Community Schools, Democracy, and Second Chances
A Conversation with Dr. Karen Hunter Quartz and Dr. Marisa Saunders





At the UCLA Center for Community Schooling, our work begins with a simple belief: public schools matter—not just as places where learning happens, but as institutions that shape democracy, opportunity, and belonging. In a recently published chapter, co-authored by our colleagues Jorge Ruiz de Velasco and Milbrey McLaughlin at the John W. Gardner Center for Youth and Their Communities at Stanford University, we examined the evolving role of community schools alongside public alternative schools. Often overlooked, these schools serve young people who have been pushed to the margins of traditional schooling.
Below, co-authors Karen Hunter Quartz and Marisa Saunders reflect on the core ideas lifted in the article. In conversation, they explore what community schooling offers, how alternative schools fit into the picture, and why steady, democratic reform matters now more than ever.
This chapter is featured in 2nd edition of the AERA Handbook of Education Policy Research. The full chapter is available here.
Karen: If we’re talking about community schools, the place to start is with purpose. Community schooling isn’t just a strategy—it’s an idea about what public education is for.
Marisa: Exactly. Community schools are grounded in the belief that schools are social institutions, deeply embedded in their neighborhoods. They’re accountable not just for academic outcomes, but for supporting young people’s full development and strengthening the communities they serve.
Karen: That idea has a long history—from John Dewey’s vision of schools as social centers, through the Civil Rights era, to today’s organizing by families, educators, and students responding to school closures, privatization, and chronic underinvestment.
Marisa: It is also important to say what community schools are not. They’re not an escape from public education or a workaround for systemic problems. They’re an effort to strengthen public schooling by centering shared responsibility, local voice, and democratic participation.
Karen: That matters because, over the past few decades, the dominant story about “alternatives” in education has shifted. Alternatives have increasingly been framed as choices in a marketplace—exit options for individual families.
Marisa: Community schools challenge that framing. They insist that public education is a common good, not a consumer good—and that schools should serve democracy, not markets.

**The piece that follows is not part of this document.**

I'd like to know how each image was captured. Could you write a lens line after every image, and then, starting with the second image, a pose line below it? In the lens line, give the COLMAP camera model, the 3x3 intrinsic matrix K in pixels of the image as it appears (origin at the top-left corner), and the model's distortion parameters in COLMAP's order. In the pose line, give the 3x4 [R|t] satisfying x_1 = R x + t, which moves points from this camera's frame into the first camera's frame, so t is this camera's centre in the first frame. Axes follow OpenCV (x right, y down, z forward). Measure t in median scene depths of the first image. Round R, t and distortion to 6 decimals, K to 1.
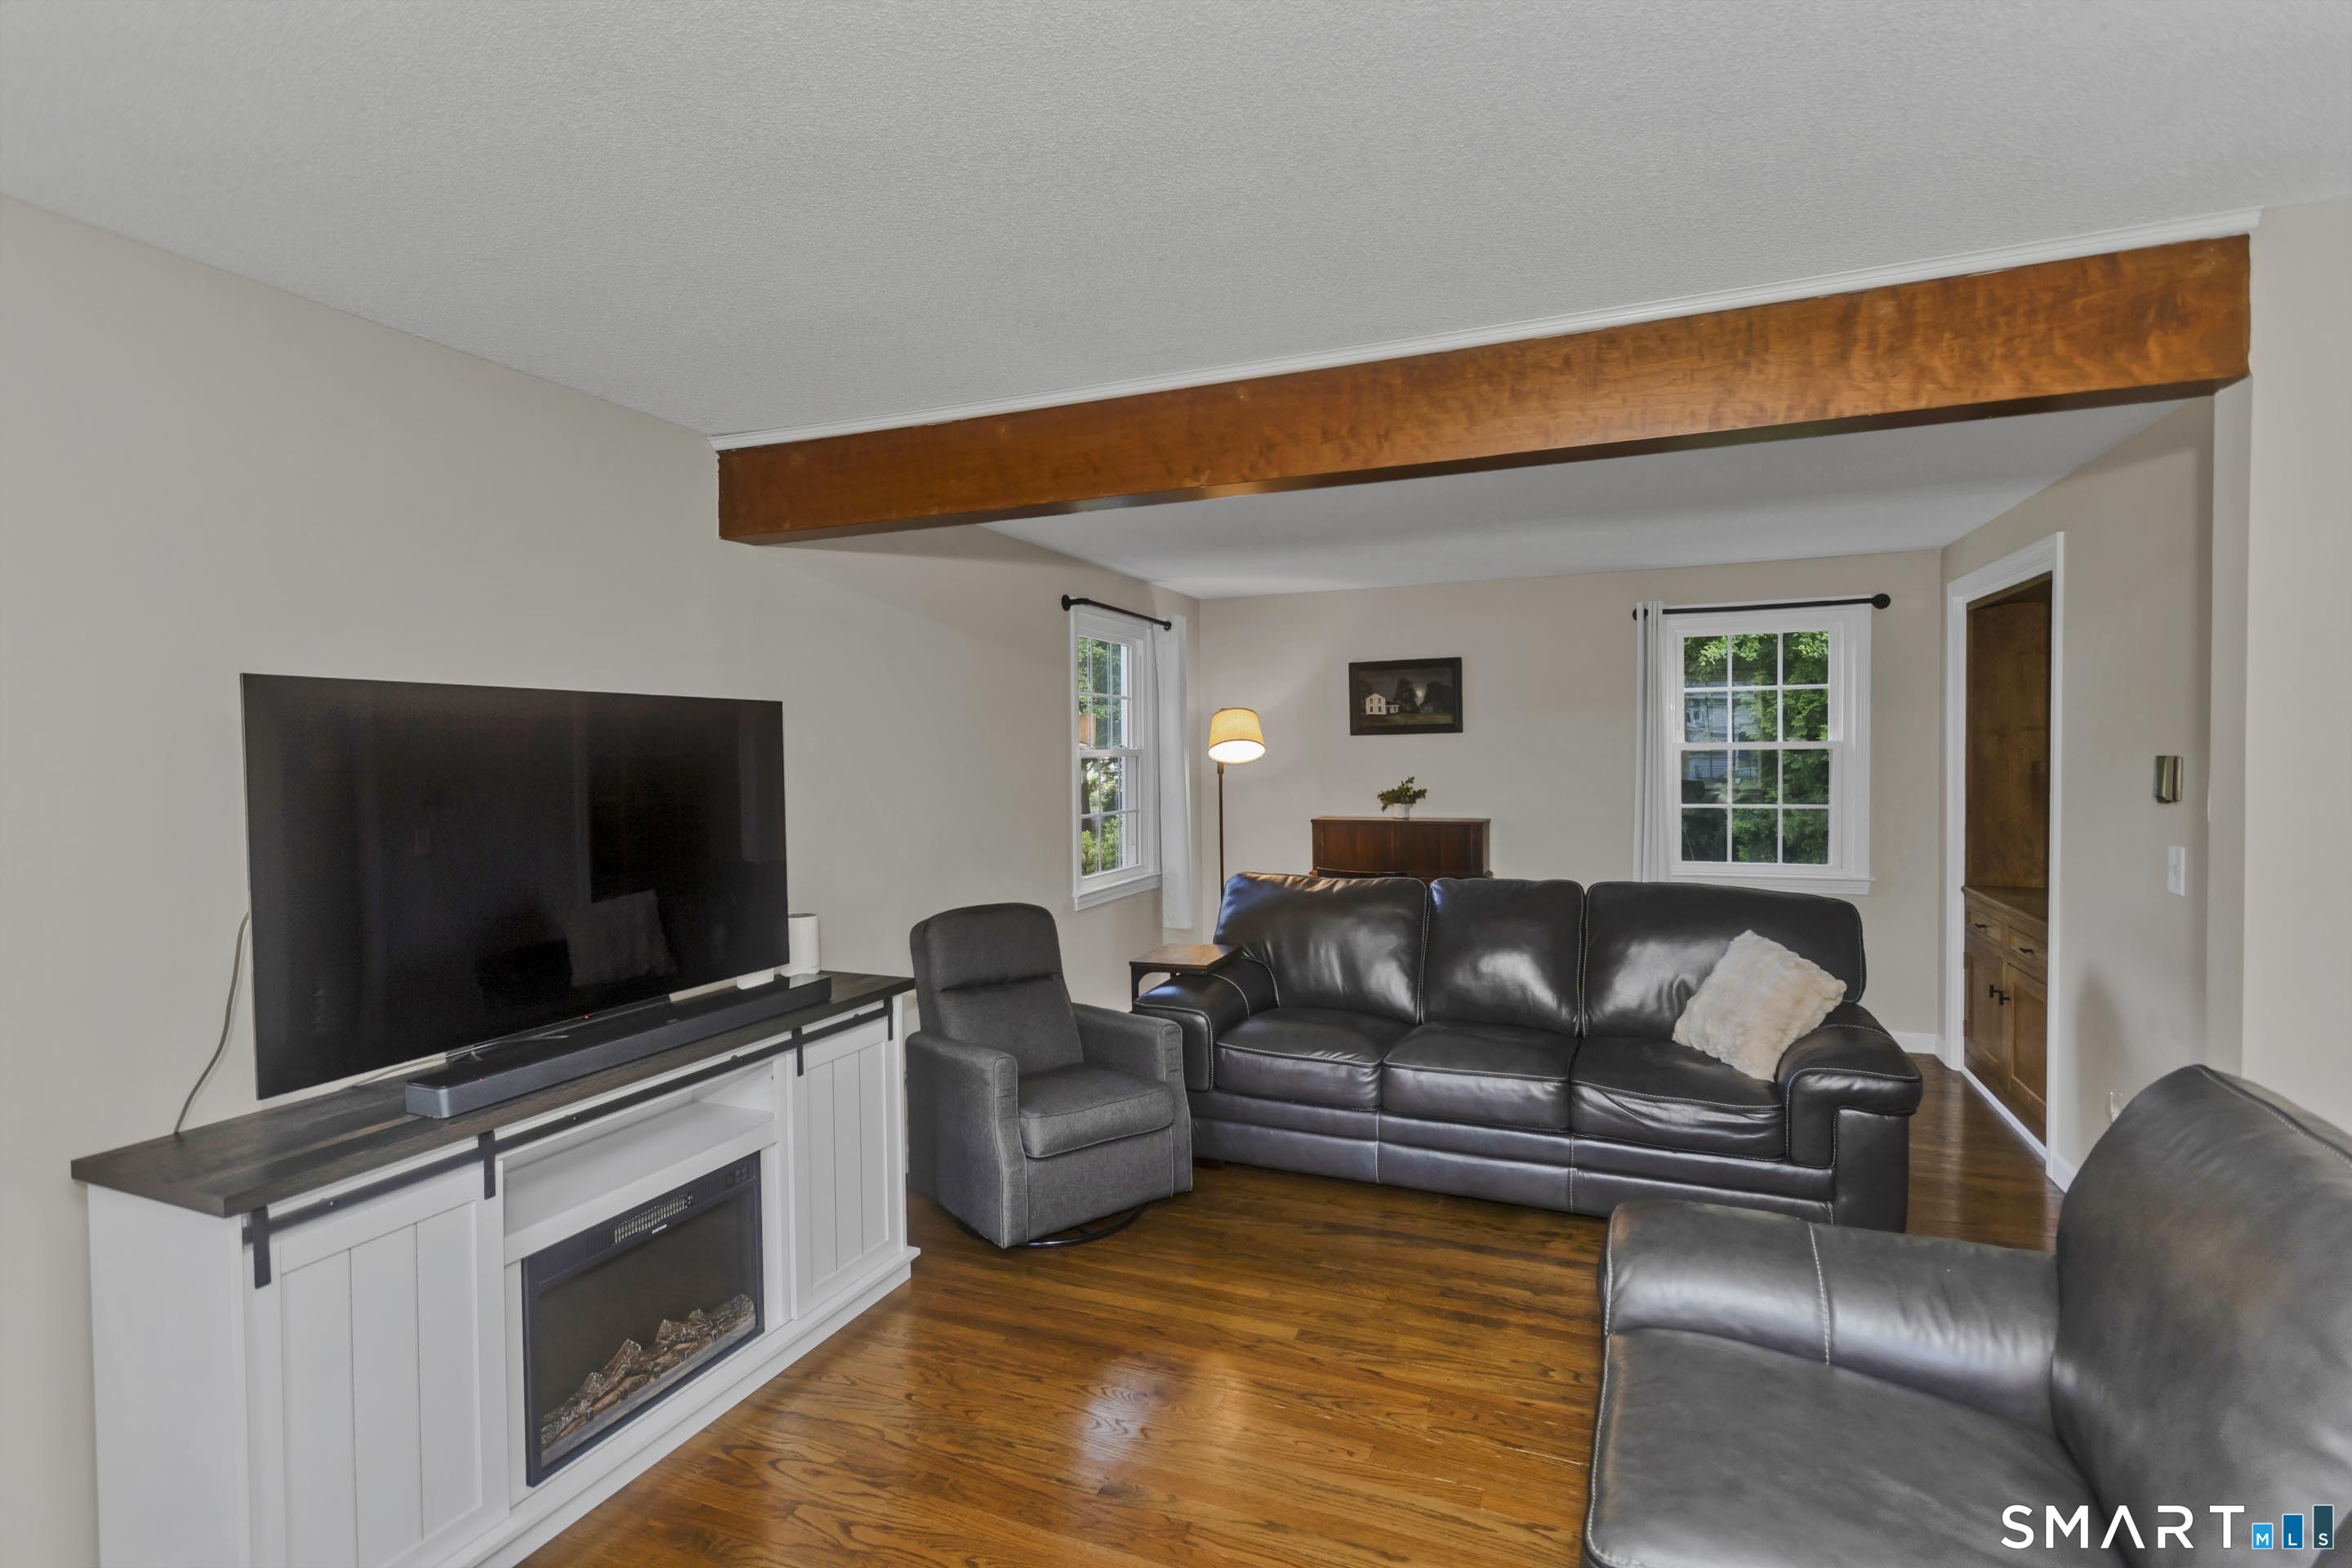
lens RADIAL K [[1103.8, 0, 1181.3], [0, 1103.8, 783.7], [0, 0, 1]] dist [-0.000918, -0.000201]
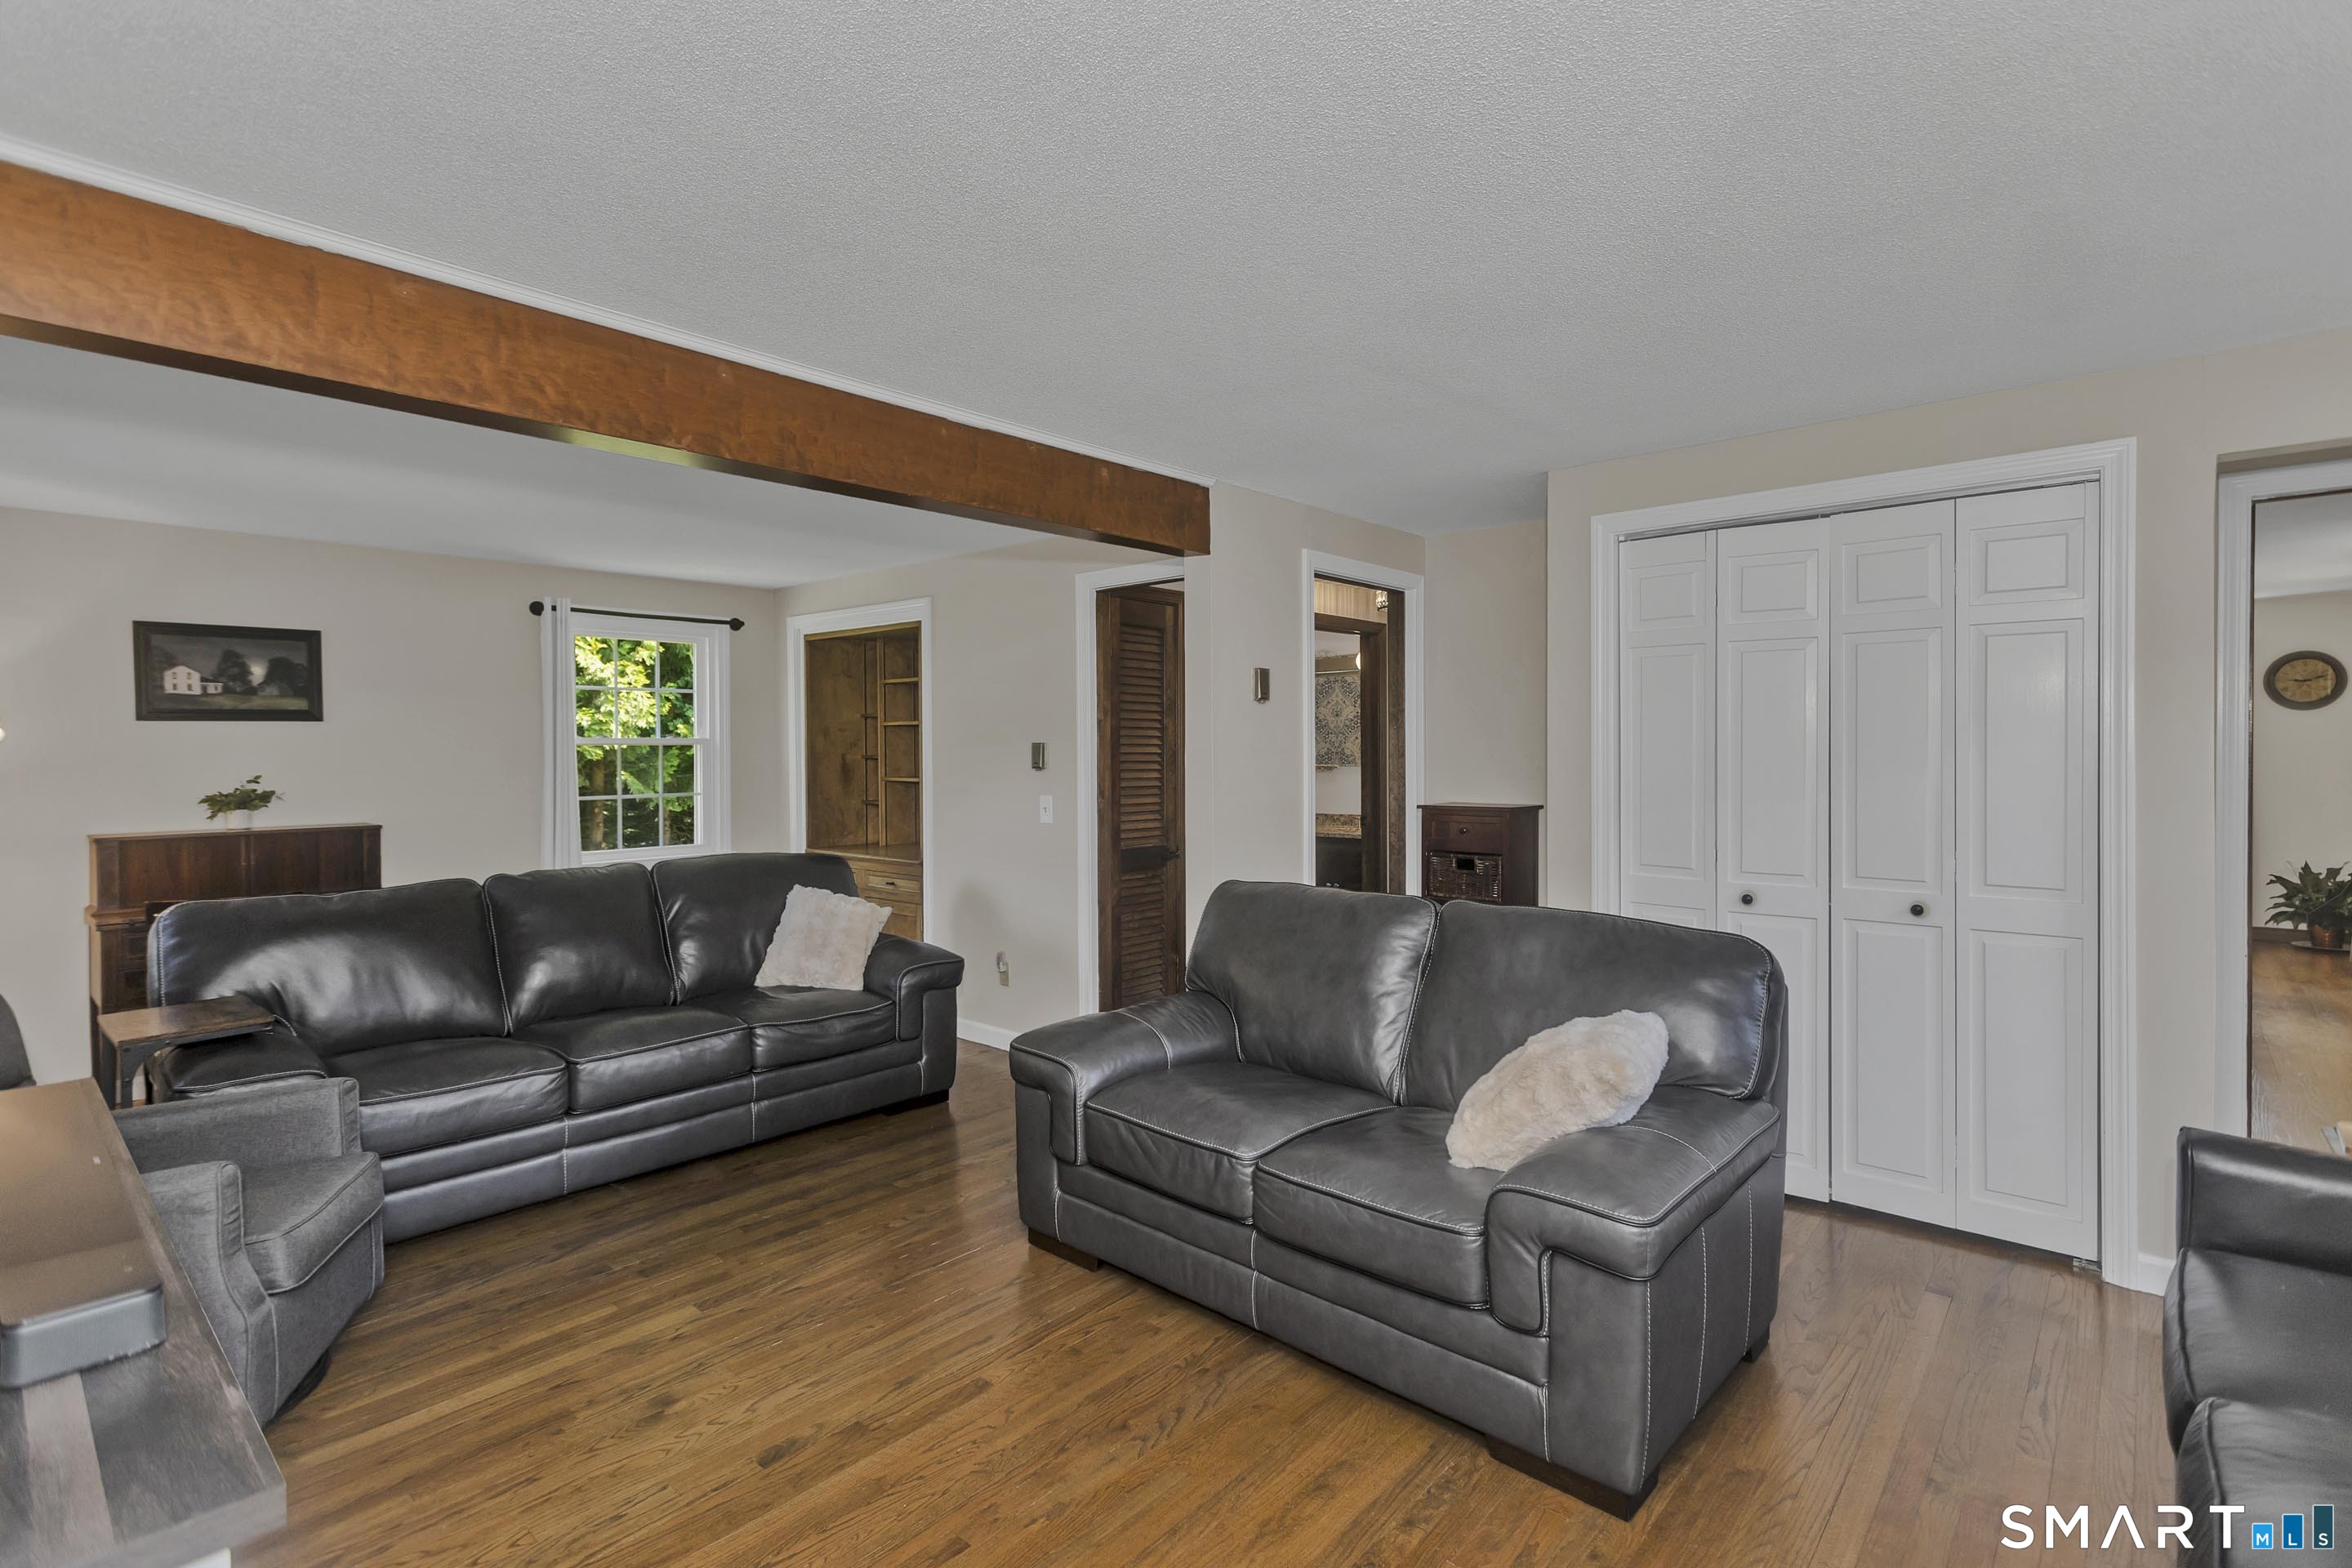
lens RADIAL K [[1128.2, 0, 1184.1], [0, 1128.2, 758.3], [0, 0, 1]] dist [-0.003063, -0.000589]
pose [[0.314965, 0.002631, 0.949100, -0.347915], [0.035212, 0.999275, -0.014455, 0.016724], [-0.948450, 0.037972, 0.314644, 0.119129]]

Karen: In the article, we explore this idea by pairing community schools with another set of institutions that receive far less attention: second-chance alternative schools serving over-aged, under-credited, system-involved, or otherwise marginalized youth.
Marisa: Historically, these schools emerged from very different assumptions. Unlike community schools, which grew out of bottom-up struggles for inclusion and control, second-chance schools were often created from the top down—to manage students who didn’t fit the rigid four-year, age-graded model of schooling.

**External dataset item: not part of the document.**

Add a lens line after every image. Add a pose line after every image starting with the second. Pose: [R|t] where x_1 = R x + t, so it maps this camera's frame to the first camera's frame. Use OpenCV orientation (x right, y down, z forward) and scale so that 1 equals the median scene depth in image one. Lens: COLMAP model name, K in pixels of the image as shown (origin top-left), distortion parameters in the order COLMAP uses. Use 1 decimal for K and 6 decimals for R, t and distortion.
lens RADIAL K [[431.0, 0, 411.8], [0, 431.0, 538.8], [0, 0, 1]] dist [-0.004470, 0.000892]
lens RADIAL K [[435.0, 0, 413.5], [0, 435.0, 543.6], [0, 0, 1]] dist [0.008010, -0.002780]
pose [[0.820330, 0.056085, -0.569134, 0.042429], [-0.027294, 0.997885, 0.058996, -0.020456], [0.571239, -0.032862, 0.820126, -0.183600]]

Karen: Too often, that translated into lower expectations and fewer resources. In the worst cases, these schools became places of containment rather than opportunity.
Marisa: But one of our key arguments is that, over time, these two models have begun to converge in practice—especially as educators confront the real conditions shaping students’ lives.
Karen: That’s where a youth-sector perspective comes in. Learning doesn’t happen in isolation. It’s shaped by housing insecurity, health, trauma, immigration status, caregiving responsibilities, and access to meaningful opportunities.
Marisa: Community schools respond by integrating supports—health services, mental health care, expanded learning time, and family partnerships—rather than treating those needs as distractions from learning.
Karen: And many second-chance schools, at their best, do the same. They create flexible schedules, personalized pathways, strong relationships with adults, and connections to postsecondary education and work-based learning.
Marisa: This approach aligns closely with what we know from the science of learning and development. Research shows that relationships, belonging, and agency are not peripheral to learning—they’re foundational.
Karen: Which also means rethinking accountability. If learning is developmental and deeply contextual, then success can’t be reduced to a single test score or a fixed timeline to graduation.
Marisa: We argue for accountability that’s grounded in local knowledge and real outcomes: growth, persistence, meaningful transitions, and long-term opportunity.
Karen: That kind of accountability is democratic. It shifts power toward educators, families, students, and communities—the people closest to the work.
Marisa: But community schools aren’t automatically transformative. Without sustained investment, capacity-building, high expectations, and attention to power and equity, they can reproduce the same inequalities they aim to disrupt.
Karen: Which is why we end with a focus on what we call steady work.
Marisa: Not constant reform churn. Not the next shiny initiative. But long-term investment in educators, relationships, trust, and local capacity.
Karen: Community schooling is steady work. It’s slow, relational, and deeply human—and that’s precisely why it holds so much promise.
Marisa: At a time when education is increasingly treated as a private good, community schools remind us of another tradition: one where education is a shared project, democracy is learned through participation, and second chances are a collective responsibility.
Suggested Citation: Quartz, K. H., Ruiz de Velasco, J. Saunders, M., & McLaughlin M.W. (2026). Community and Alternative School Policies. In L. Cohen-Vogel, P. Youngs, & J. Scott (Eds.) Handbook of Education Policy Research, 2nd Edition. (pp. 483–500). American Educational Research Association.